When I was a child before the age of 10 I had a reoccurring nightmare that woke me up in a cold sweat shivering with fear. The nightmare was that I was on a railroad handcar pumping relentlessly going in all directions simultaneously at the speed of light and at any moment I would be completely obliterated. I never told my parents about the nightmare but every time it happened I was overwhelmed by it. Then one night I decided that I am not going to wake up I am going to continue in the car and see what happens. The most astonishing thing happened, the experience turned to pleasure. In fact, it was so desirable I tried to recreate the feeling over and over again.

Recently I read this quote by Joseph Campbell from Sukhavati: Place of Bliss: A Mythic Journey.

We're in a freefall into the future. We don't know where we're going. Things are changing so fast, and always when you're going through a long tunnel, anxiety comes along. And all you have to do to transform your hell into a paradise is to turn your fall into a voluntary act. It's a very interesting shift of perspective and that's all it is... joyful participation in the sorrows and everything changes.

One of my most formative experiences, when I was beginning painting in 1975, was the realization that every painting presents a point at which I have to risk everything. There is much good about the painting so far but there is also something incomplete, something still not right about the whole. It is at that moment that I must dive in, even if it risks all the good that is there, I must. I found that this approach works for me, that choosing to dive in transforms everything and in the process, I find the way.

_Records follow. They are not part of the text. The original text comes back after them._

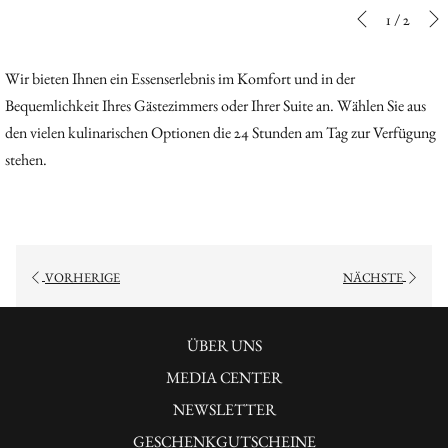
Diashow-
Durch
1
/
2
Vorherige
Steuertasten
Klicken
auf
Wir bieten Ihnen ein Essenserlebnis im Komfort und in der
die
Bequemlichkeit Ihres Gästezimmers oder Ihrer Suite an. Wählen Sie aus
folgenden
den vielen kulinarischen Optionen die 24 Stunden am Tag zur Verfügung
Links
stehen.
wird
der
obige
Inhalt
VORHERIGE
NÄCHSTE
aktualisiert
ÜBER UNS
MEDIA CENTER
ÖFFNET
NEWSLETTER
SICH
GESCHENKGUTSCHEINE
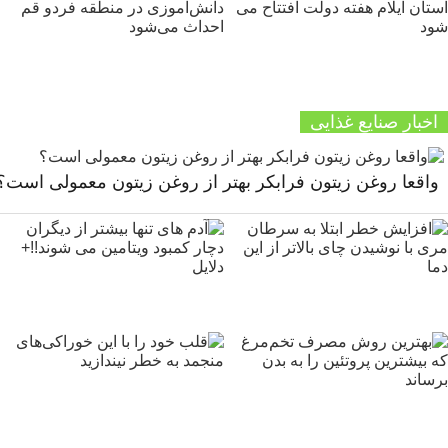
اخبار صنایع غذایی
واقعا روغن زیتون فرابکر بهتر از روغن زیتون معمولی است؟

Joseph Campbell's quote reminded me of my experience with the nightmare. I realized that my willingness to risk everything when I paint was learned from that experience. My painting 'Memory' is about my childhood nightmare. An acquaintance with a familial background similar to mine told me that many of her relatives tried to escape the Nazis on railway handcars and perhaps my nightmare was a transgenerational memory. “Whatever does not emerge as Consciousness,” Carl Jung said, “returns as Destiny."